- **What is required**: Copy every line of the data below character for character, keeping each word's script and spelling unchanged.
─── Information supplied ───
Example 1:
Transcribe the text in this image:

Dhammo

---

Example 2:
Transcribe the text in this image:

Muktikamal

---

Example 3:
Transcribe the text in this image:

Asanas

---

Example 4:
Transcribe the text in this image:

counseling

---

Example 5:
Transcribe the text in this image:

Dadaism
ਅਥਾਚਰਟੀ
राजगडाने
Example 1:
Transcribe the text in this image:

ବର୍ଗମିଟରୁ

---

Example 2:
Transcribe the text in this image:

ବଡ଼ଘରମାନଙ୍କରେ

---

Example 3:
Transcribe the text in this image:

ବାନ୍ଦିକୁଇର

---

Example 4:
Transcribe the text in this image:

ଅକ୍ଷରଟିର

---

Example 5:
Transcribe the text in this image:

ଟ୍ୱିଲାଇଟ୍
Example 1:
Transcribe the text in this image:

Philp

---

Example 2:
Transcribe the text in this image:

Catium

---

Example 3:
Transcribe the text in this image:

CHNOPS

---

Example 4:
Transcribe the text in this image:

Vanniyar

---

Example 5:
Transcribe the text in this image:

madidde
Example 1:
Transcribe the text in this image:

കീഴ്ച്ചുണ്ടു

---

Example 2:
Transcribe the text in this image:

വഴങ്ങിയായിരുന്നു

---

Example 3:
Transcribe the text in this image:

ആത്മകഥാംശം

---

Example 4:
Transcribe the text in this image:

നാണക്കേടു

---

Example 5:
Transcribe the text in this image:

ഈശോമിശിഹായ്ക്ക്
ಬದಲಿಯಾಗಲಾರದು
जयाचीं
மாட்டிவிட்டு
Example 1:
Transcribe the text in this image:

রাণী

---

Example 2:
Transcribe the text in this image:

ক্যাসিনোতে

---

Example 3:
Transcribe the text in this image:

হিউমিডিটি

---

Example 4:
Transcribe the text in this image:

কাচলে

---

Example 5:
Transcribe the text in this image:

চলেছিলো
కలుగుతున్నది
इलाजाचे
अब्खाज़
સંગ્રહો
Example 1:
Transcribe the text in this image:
───
- **Worked answer**:
Example 1:
Transcribe the text in this image:

Dhammo

---

Example 2:
Transcribe the text in this image:

Muktikamal

---

Example 3:
Transcribe the text in this image:

Asanas

---

Example 4:
Transcribe the text in this image:

counseling

---

Example 5:
Transcribe the text in this image:

Dadaism
ਅਥਾਚਰਟੀ
राजगडाने
Example 1:
Transcribe the text in this image:

ବର୍ଗମିଟରୁ

---

Example 2:
Transcribe the text in this image:

ବଡ଼ଘରମାନଙ୍କରେ

---

Example 3:
Transcribe the text in this image:

ବାନ୍ଦିକୁଇର

---

Example 4:
Transcribe the text in this image:

ଅକ୍ଷରଟିର

---

Example 5:
Transcribe the text in this image:

ଟ୍ୱିଲାଇଟ୍
Example 1:
Transcribe the text in this image:

Philp

---

Example 2:
Transcribe the text in this image:

Catium

---

Example 3:
Transcribe the text in this image:

CHNOPS

---

Example 4:
Transcribe the text in this image:

Vanniyar

---

Example 5:
Transcribe the text in this image:

madidde
Example 1:
Transcribe the text in this image:

കീഴ്ച്ചുണ്ടു

---

Example 2:
Transcribe the text in this image:

വഴങ്ങിയായിരുന്നു

---

Example 3:
Transcribe the text in this image:

ആത്മകഥാംശം

---

Example 4:
Transcribe the text in this image:

നാണക്കേടു

---

Example 5:
Transcribe the text in this image:

ഈശോമിശിഹായ്ക്ക്
ಬದಲಿಯಾಗಲಾರದು
जयाचीं
மாட்டிவிட்டு
Example 1:
Transcribe the text in this image:

রাণী

---

Example 2:
Transcribe the text in this image:

ক্যাসিনোতে

---

Example 3:
Transcribe the text in this image:

হিউমিডিটি

---

Example 4:
Transcribe the text in this image:

কাচলে

---

Example 5:
Transcribe the text in this image:

চলেছিলো
కలుగుతున్నది
इलाजाचे
अब्खाज़
સંગ્રહો
Example 1:
Transcribe the text in this image:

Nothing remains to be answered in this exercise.